Last week Vodafone Group took a £5.9 billion write down on its embattled Spanish and Italian operations. The loss dragged Vodafone, the world’s second-largest operator, into a net loss of £1.98 billion for the six-month period ending 30 September. During the same period the previous year, it had posted a net profit of £6.68 billion. The drastic reversal was due to heavy discounting in Southern Europe, where the provider saw an 11 percent second-quarter decline in revenues from voice, messaging and data. The current write down follows other similarly sized write downs in recent years tied primarily to the difficult economic conditions prevalent across large swaths of Europe. In total, the global operator’s write offs over the past 4 ½ years have amounted to a staggering £24.3 billion (US $38.6 billion).
Tarifica’s Take
Vodafone’s striking loss illustrates plainly the vulnerability of mobile operators to macroeconomic conditions. The financial situation in Southern Europe has placed substantial downward pressure on prices for the basic core mobile services of voice, text and data, and Vodafone was forced to grant material discounts in those markets to avoid losing subscribers. Vast and rapid as the nearly £6 billion loss was, it was surely preferable to the even worse prospect of the subscriber base crumbling under the onslaught of steep price cuts from other competitors facing the same unappealing economic situation.
If a giant such as Vodafone is not immune, then how much more precarious is the position of most mobile operators? We would argue that basic mobile service has become, by this point, essentially a commodity item for which price is one of the main differentiating factors – if not the primary factor. As the dramatic Vodafone write down reveals beyond doubt, there is no “moat” surrounding the mobile industry.

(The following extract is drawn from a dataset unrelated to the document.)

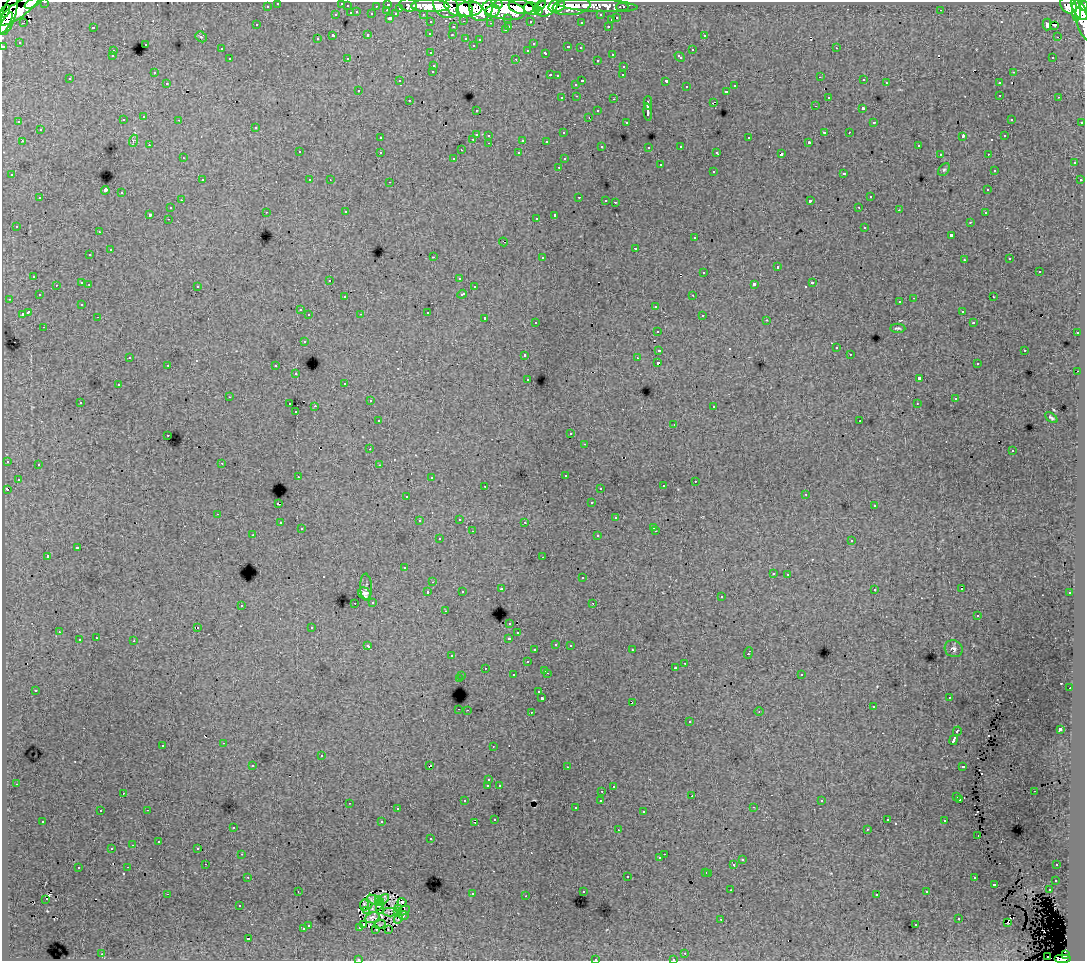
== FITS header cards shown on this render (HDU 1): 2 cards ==
NAXIS1  =                 1083
NAXIS2  =                  959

Even LTE will become commoditized at some point down the road.
In our view, the only way to build a moat in the future is for operators to directly provide value-added products/services – including handsets, cloud computing and high end business solutions – that elevate them above the status of mere merchants peddling a commodity. A bad economic environment, troubling as it may be, only accentuates the problems facing mobile operators. It is not the cause of those problems, which are industry specific, and which brings us back to our basic long-standing contention that providing enhanced services isn’t just the smart way to go, it is the only way to go.